Jason DaSilva said after he developed multiple sclerosis about 10 years ago, getting out got more complicated.
“There were times that I was finding it impossible just to go out and meet a friend at a bar, or have a date,” he said, speaking in his apartment in Queens, New York. It was hard to figure out where his wheelchair would fit, how many stairs there were, whether there was a bathroom he could use. Sometimes even a phone call ahead couldn’t clarify all his questions.
So, DaSilva made an app, AXS Map, which uses Google Places to let people around the world post detailed reviews about accessibility. He imagined it working like Yelp, but for people with various types of physical disabilities.
Yelp has a single yes/no question about whether venues are accessible to people in wheelchairs.

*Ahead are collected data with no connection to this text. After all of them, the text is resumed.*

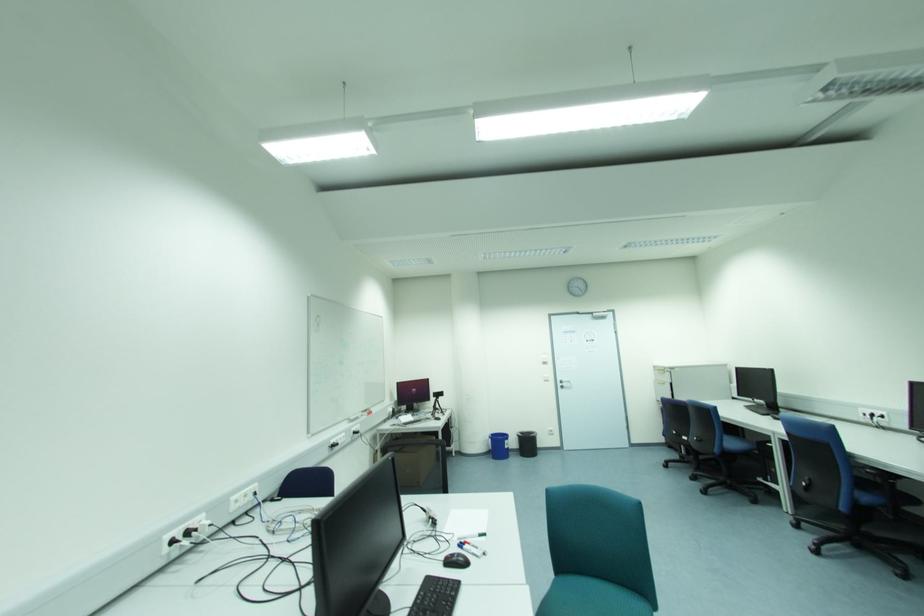
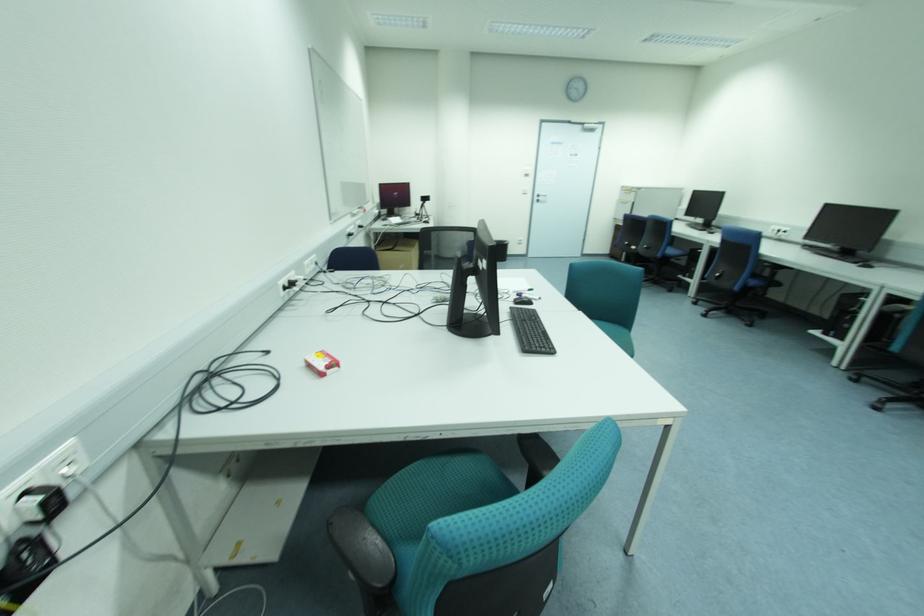
Question: The images are taken continuously from a first-person perspective. In which direction is your viewpoint rotating?

Choices:
 (A) Left
 (B) Right
 (C) Up
 (D) Down

Answer: (D)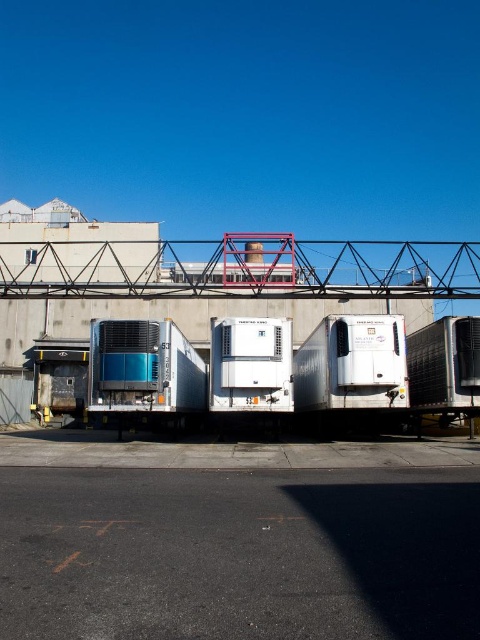
Question: Does metallic red bridge at upper center have a larger size compared to metallic blue trailer truck at center?

Choices:
 (A) yes
 (B) no

Answer: (A)

Question: Is metallic red bridge at upper center behind metallic blue trailer truck at center?

Choices:
 (A) yes
 (B) no

Answer: (A)

Question: Does metallic red bridge at upper center have a smaller size compared to metallic blue trailer truck at center?

Choices:
 (A) yes
 (B) no

Answer: (B)

Question: Which of the following is the farthest from the observer?

Choices:
 (A) metallic red bridge at upper center
 (B) metallic blue trailer truck at center

Answer: (A)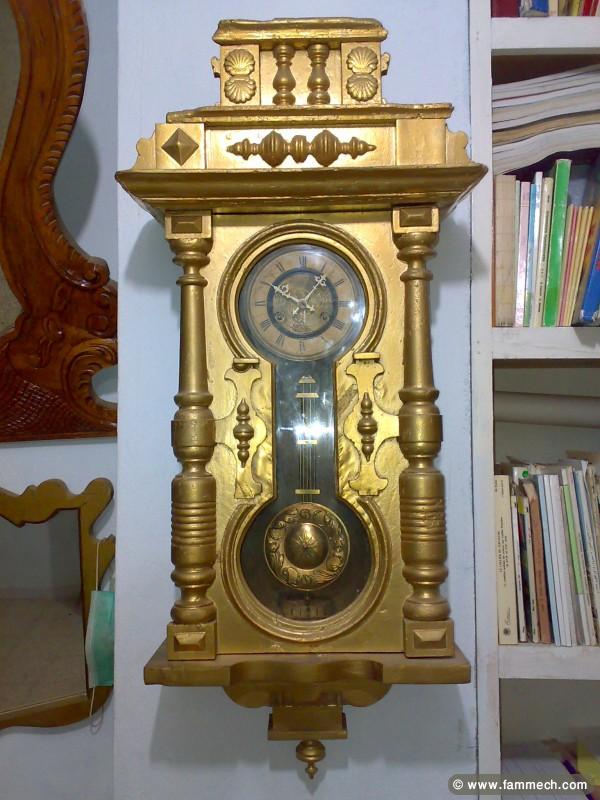
This screenshot has width=600, height=800. Identify the location of bookshelf. (537, 653), (538, 338), (478, 350), (523, 442), (541, 704), (521, 65), (548, 41), (478, 18), (493, 746), (496, 668).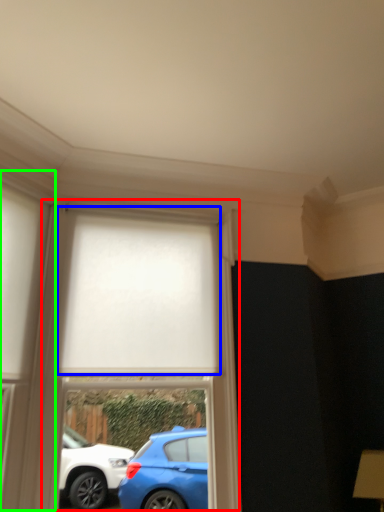
Question: Estimate the real-world distances between objects in this image. Which object is closer to bay window (highlighted by a red box), curtain (highlighted by a blue box) or glass door (highlighted by a green box)?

“That’s not enough data. We want more specifics,” he said. There are different kinds of wheelchairs, of course, and people who may be able to make it up or down a couple stairs where others can't. Noise level and how crowded or well-lit a place is may also be factors in accessibility.
The app is free, but DaSilva has a related startup that’s looking for investors. Other people have made apps in German and Japanese, and there are apps that focus on Canada, Ireland and Brazil. Another deals exclusively with rating hotels for accessibility. DaSilva said he still hopes to become the biggest.
“We have over 100,000 reviews around the world.”
These apps could, in theory, help 15 percent of the world’s population — that’s the number of people the World Health Organization estimates have some sort of disability. Businesses and public facilities often aren’t accessible for those billion-plus people, and regulations and enforcement vary by country.
Updating public and private spaces to be accessible will be a part of the discussion at a United Nations meeting of states' parties to the Convention on the Rights of Persons with Disabilities this month in New York. (The convention, by the way, is a treaty the U.S. has yet to ratify.) Derrick Cogburn, associate professor of International Relations at the School of International Service at American University, is presenting on the role of technology in that effort. He thinks big data and crowdsourcing are the future of accessibility.
“The disability community can really vote with their pocketbooks, so to speak,” he said. "It will have an impact on businesses in the same way that Yelp and Travelocity have had on companies."
Other apps for people with disabilities might focus on direct assistance. Professor Erin Brady from Indiana University helped develop a tool that lets people who are visually impaired get a description of their surroundings.
"Many of these tools actually rely on the fact that humans are actually able to do some tasks better than automation or technology can currently. We're using humans because they're better at answering these kind of complex or subjective questions."
I wanted to see AXS Map in action, so I opened it up on a busy block in Brooklyn. After a little bit of filtering and scrolling, I found a restaurant called Yayo’s just down the block. Up a short ramp into a big open space, I met manager Geronimo Diaz.
“We try to accommodate every wheelchair that comes here no matter how busy we are,” he said. "That is a priority for us."
In theory, every U.S. business is supposed to be accessible, but older businesses often haven’t made those updates; if they were built before the passage of the Americans with Disabilities Act in 1990, small businesses may be able to avoid the regulations until they renovate or expand.
Diaz said Yayo’s first became accessible when it was renovated, and the changes were required. Now, people in wheelchairs are some of the restaurant’s most loyal customers.
“They keep on coming back,” he said.
But a lot of businesses still aren’t thinking about disabled customers. Crowdsourcing is a workaround, and eventually, it might be a way to pressure them to change.
DaSilva, for his part, is working on a virtual reality project that would let people with disabilities actually preview a location in 3-D before going there — it's the next step, he said, in using technology to gather accessibility info.
“Imagine being a person in a wheelchair, or with a developmental disability,” he said. “You can see Grand Central Station before you get there.”